The scammers promised to ‘eliminate’ the paperwork as soon as the £50,000 loan was handed over to avoid the client being liable for tax on the figures on the bogus return.
Khan assured the undercover reporter he had done it before and there would be ‘no problem’.
The Government also made it clear that it wanted money paid out quickly to stop businesses going bust.
Now the MPs are calling for the names of businesses that were awarded Covid loans and grants to be published, demanding that the Treasury sets out new transparency guidance for Government support in the next six months.
The committee said this would provide ‘the opportunity for whistleblowers and others to report suspicious claims’.
In a report, it demanded to know how the Treasury would ensure Whitehall took a ‘zero-tolerance’ approach to fraud and error following the pandemic.
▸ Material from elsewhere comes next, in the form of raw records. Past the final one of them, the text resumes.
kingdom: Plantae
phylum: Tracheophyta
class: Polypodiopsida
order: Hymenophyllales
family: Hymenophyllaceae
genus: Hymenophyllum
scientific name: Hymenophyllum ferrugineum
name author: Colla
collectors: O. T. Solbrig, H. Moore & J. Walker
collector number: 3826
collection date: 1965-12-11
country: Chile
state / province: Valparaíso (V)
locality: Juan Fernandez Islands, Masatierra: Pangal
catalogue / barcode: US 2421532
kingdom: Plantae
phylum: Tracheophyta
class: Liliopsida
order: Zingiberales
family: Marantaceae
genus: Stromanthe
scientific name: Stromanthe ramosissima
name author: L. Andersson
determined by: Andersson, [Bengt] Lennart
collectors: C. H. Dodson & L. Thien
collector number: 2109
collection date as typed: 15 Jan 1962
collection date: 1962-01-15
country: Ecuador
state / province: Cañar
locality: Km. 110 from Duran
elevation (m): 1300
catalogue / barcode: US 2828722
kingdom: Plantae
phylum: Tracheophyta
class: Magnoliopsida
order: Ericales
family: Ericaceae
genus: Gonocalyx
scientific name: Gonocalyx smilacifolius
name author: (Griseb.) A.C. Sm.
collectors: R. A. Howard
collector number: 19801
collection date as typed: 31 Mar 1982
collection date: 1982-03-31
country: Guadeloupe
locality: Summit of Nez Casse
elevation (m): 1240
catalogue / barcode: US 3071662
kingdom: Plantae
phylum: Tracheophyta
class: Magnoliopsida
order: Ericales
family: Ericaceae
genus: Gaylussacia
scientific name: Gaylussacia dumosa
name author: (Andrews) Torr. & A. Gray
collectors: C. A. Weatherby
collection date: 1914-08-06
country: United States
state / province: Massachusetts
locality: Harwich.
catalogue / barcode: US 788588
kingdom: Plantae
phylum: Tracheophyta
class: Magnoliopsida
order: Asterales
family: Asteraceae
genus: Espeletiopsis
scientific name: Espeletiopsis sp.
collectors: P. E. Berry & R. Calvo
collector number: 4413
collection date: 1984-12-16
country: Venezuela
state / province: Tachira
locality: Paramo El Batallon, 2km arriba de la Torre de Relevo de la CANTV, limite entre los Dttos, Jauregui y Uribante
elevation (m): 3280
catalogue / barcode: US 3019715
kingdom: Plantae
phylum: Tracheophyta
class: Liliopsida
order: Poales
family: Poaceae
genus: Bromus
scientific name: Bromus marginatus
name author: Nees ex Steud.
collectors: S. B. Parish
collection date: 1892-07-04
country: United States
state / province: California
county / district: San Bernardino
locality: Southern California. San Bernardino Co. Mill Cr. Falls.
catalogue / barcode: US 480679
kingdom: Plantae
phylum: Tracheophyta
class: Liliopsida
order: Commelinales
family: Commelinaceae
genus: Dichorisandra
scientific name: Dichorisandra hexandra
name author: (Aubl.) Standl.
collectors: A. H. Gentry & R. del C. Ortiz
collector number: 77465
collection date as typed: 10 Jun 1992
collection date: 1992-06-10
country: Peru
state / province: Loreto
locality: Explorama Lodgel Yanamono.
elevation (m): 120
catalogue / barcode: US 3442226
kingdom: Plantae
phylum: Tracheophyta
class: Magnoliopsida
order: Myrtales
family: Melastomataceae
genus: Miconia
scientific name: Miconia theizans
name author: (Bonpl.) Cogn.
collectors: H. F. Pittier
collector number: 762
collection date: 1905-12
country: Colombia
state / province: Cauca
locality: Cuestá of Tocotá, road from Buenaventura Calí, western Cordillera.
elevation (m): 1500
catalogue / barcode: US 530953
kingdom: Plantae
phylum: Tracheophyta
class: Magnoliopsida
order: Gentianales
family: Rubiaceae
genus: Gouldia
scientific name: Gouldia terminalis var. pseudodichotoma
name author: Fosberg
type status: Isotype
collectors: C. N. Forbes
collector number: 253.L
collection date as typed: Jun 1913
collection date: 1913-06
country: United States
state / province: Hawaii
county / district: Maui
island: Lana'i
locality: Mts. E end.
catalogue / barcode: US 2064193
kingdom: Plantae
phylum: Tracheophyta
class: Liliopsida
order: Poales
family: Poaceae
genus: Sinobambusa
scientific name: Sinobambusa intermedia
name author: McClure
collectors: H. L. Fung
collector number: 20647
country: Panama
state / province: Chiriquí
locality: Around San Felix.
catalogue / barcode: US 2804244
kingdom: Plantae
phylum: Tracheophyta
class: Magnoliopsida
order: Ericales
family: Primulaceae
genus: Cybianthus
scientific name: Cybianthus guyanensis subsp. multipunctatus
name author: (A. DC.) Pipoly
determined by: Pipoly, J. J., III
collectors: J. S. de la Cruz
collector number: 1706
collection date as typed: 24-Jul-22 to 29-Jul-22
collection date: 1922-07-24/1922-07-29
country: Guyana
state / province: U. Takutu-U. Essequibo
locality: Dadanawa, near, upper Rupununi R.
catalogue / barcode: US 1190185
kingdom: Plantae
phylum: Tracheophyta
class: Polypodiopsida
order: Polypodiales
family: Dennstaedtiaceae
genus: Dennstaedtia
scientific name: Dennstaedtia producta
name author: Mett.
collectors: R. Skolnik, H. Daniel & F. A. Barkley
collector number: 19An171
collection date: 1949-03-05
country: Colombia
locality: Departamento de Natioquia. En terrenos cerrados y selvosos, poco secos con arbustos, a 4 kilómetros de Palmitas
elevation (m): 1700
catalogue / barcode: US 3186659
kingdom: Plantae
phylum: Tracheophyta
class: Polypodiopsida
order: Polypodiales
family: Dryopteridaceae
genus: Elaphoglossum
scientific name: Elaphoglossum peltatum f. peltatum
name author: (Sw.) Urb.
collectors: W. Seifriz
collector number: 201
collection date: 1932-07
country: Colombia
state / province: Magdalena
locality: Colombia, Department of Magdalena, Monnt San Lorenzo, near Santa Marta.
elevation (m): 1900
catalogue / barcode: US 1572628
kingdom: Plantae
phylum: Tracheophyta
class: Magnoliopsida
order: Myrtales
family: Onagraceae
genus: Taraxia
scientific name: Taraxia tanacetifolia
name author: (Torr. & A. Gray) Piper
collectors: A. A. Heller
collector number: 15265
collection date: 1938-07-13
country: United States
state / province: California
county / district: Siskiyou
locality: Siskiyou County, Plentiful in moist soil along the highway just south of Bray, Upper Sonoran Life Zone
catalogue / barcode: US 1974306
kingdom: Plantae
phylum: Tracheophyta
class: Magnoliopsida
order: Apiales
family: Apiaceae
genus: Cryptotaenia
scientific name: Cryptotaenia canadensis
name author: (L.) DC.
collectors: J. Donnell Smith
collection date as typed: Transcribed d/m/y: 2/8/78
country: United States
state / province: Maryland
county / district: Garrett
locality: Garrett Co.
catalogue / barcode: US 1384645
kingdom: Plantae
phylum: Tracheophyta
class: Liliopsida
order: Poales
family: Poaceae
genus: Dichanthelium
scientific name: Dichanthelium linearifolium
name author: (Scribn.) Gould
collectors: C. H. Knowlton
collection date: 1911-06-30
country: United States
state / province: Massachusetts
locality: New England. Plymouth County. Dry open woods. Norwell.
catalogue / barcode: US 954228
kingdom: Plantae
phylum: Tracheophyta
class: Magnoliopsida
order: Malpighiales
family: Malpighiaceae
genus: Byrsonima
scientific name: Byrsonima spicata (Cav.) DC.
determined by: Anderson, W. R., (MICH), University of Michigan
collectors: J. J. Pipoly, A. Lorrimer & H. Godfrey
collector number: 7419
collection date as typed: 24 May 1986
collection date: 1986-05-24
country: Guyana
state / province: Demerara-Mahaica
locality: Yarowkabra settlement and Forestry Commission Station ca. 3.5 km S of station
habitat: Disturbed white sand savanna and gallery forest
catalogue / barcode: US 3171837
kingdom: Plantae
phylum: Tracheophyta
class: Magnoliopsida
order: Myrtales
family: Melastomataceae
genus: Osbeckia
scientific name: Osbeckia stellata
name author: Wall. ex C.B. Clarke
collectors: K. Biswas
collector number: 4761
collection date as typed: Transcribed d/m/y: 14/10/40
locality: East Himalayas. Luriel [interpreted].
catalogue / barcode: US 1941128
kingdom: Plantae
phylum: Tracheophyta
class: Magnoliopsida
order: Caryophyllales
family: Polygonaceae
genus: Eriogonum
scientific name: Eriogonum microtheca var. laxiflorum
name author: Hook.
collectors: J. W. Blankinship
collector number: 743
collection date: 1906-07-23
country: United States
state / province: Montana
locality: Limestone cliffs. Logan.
It said all departments should report on estimated levels of fraud and error within their Covid schemes, how they are being tackled and what they plan to do to claw back lost taxpayers’ money.
The committee said it was ‘unacceptable’ that it took the Treasury 12 months to approve funding for HM Revenue and Customs’ taxpayer protection taskforce to investigate misuse of Covid assistance schemes, even though it knew there was a heightened risk of fraud.
The Department for Business did not consult Cabinet Office counter-fraud experts when designing the bounce-back loan scheme, and HMRC does not intend to measure fraud in the self-employed income support scheme and Eat Out to Help Out – both set up to mitigate the effects of the pandemic.
The committee said: ‘HM Treasury and Cabinet Office should, within six months, introduce mandatory fraud-impact assessments that require formal sign-off… for all Government “major project portfolio” programmes and for all other schemes that departments identify as having a moderate to high risk of fraud or error.’
Around 16,000 civil servants work for the ‘counter fraud function’ in the public sector to find and fight fraud – mostly in the Department for Work and Pensions and HMRC.
But the Cabinet Office admitted it was ‘not able to give a view’ on whether they were working in the right areas.